Por Víctor Hugo Rubio Duarte



Viajar con carry-on luggage (equipaje de mano) es una alternativa ideal para evitar cargos adicionales, ahorrar tiempo a la hora de documentar y bajar del avión, además de que en gran medida reduce el riesgo de extravíos. Sólo es una cuestión de conseguir un balance, priorizando lo que realmente necesitas y sacrificando lo prescindible.


De acuerdo con la especialista Victoria Calderón, consultora en imagen y master del orden y con Club Premier, si eres de los que acostumbra a viajar con más de lo necesario en tu maleta de mano, estas recomendaciones muy prácticas y funcionales para ti.


¿Cómo empacar todo lo que necesitas en una maleta de mano?


Si te vas una semana a la playa, aquí podrás descubrir los mejores tips de una consultora de imagen profesional para llevar todo lo que necesitas en un pequeño carry-on.


La pregunta del millón: ¿es posible empacar todo lo que necesitas en una maleta de mano? Victoria Calderón, consultora en imagen y master del orden, nos responde esta incógnita que, para muchos, suena a misión imposible.


Una de las preguntas más frecuentes de mis clientes es justamente si se puede empacar todo lo que necesitas en una maleta de mano. La respuesta corta es que sí, es perfectamente posible, pero hay que saber cómo hacerlo. Lo más crucial es considerar tres cuestiones: a dónde vas, el clima y las actividades que realizarás. Si tu destino es alguna playa, aquí te doy algunos tips infalibles que le han hecho la vida más sencilla a mucha gente a la hora de viajar.

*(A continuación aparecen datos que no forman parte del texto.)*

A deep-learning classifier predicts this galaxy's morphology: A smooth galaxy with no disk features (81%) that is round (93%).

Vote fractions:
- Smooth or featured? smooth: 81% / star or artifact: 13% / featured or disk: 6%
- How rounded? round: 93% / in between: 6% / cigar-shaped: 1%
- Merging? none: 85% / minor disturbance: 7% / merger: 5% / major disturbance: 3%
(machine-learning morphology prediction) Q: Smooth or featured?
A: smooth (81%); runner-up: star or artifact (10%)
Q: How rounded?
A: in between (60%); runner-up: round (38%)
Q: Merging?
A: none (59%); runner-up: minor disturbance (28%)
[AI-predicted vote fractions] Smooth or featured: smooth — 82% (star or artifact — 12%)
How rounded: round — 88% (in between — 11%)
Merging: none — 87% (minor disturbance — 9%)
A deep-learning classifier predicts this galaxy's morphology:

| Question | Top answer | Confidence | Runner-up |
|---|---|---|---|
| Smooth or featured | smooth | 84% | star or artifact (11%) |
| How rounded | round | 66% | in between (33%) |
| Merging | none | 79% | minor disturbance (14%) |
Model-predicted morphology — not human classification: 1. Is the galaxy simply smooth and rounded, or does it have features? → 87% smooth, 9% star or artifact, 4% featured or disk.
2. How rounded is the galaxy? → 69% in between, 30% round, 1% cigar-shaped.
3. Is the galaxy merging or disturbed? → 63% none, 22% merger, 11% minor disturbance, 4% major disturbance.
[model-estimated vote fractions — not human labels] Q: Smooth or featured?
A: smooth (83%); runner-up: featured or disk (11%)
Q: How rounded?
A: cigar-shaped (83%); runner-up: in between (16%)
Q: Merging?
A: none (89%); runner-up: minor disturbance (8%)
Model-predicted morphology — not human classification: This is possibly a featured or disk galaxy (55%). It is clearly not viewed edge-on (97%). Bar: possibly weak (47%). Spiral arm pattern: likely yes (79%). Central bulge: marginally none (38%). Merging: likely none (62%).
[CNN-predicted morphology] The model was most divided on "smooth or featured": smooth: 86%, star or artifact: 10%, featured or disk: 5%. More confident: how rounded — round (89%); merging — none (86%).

Sí, pero ¡¿y las cosas de baño?!


De entrada, tienes que conocer la medida de líquidos y geles permitidos por la aerolínea. Después, conseguir el tamaño ideal de los champús, cremas o productos que usas. Desde luego, representa un reto, porque quizás algunos artículos no los puedas llevar a bordo si su presentación es en aerosol o, por ejemplo, unas pinzas, que están prohibidas en la cabina principal. Sin embargo, hoy día se puede comprar casi todo, desde un perfume hasta un repelente de mosquitos, en versión mini.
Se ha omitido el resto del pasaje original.